Directive -
Repeat, word for word, the part of the rows below that opens with the line containing "REPARACIONES EN RED" and closes with the line containing "DE MULTAS ONLINE", both of those lines included.

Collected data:
┌──

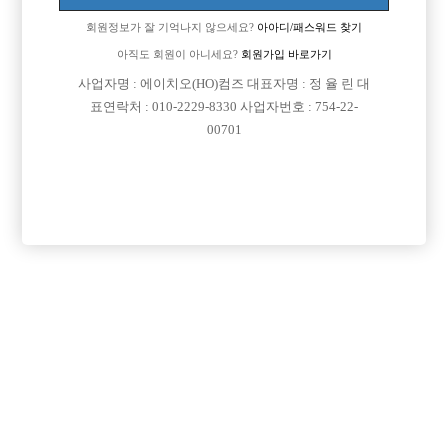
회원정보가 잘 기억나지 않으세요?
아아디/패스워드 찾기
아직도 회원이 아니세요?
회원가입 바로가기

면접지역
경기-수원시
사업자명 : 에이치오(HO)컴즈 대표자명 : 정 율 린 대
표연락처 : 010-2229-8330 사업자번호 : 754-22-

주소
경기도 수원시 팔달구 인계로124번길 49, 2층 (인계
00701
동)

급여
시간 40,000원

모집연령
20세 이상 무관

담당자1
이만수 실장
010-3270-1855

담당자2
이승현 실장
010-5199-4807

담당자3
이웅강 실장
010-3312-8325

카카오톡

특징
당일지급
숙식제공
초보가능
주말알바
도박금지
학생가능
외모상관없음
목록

└──
┌──

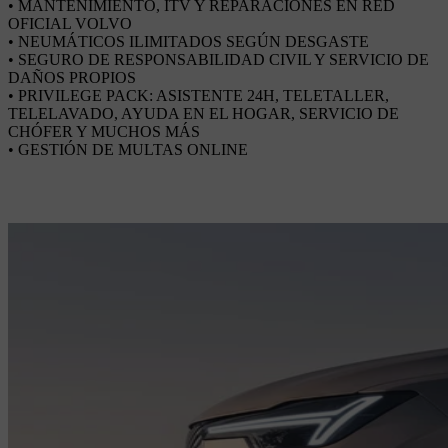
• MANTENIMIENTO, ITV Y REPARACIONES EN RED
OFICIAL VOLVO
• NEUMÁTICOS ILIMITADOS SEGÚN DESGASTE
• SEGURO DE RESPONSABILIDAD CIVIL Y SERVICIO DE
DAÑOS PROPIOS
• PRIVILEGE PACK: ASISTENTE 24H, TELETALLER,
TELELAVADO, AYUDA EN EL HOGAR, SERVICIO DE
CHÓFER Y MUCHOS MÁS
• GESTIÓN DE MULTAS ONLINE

└──

Solution for this exercise -
• MANTENIMIENTO, ITV Y REPARACIONES EN RED
OFICIAL VOLVO
• NEUMÁTICOS ILIMITADOS SEGÚN DESGASTE
• SEGURO DE RESPONSABILIDAD CIVIL Y SERVICIO DE
DAÑOS PROPIOS
• PRIVILEGE PACK: ASISTENTE 24H, TELETALLER,
TELELAVADO, AYUDA EN EL HOGAR, SERVICIO DE
CHÓFER Y MUCHOS MÁS
• GESTIÓN DE MULTAS ONLINE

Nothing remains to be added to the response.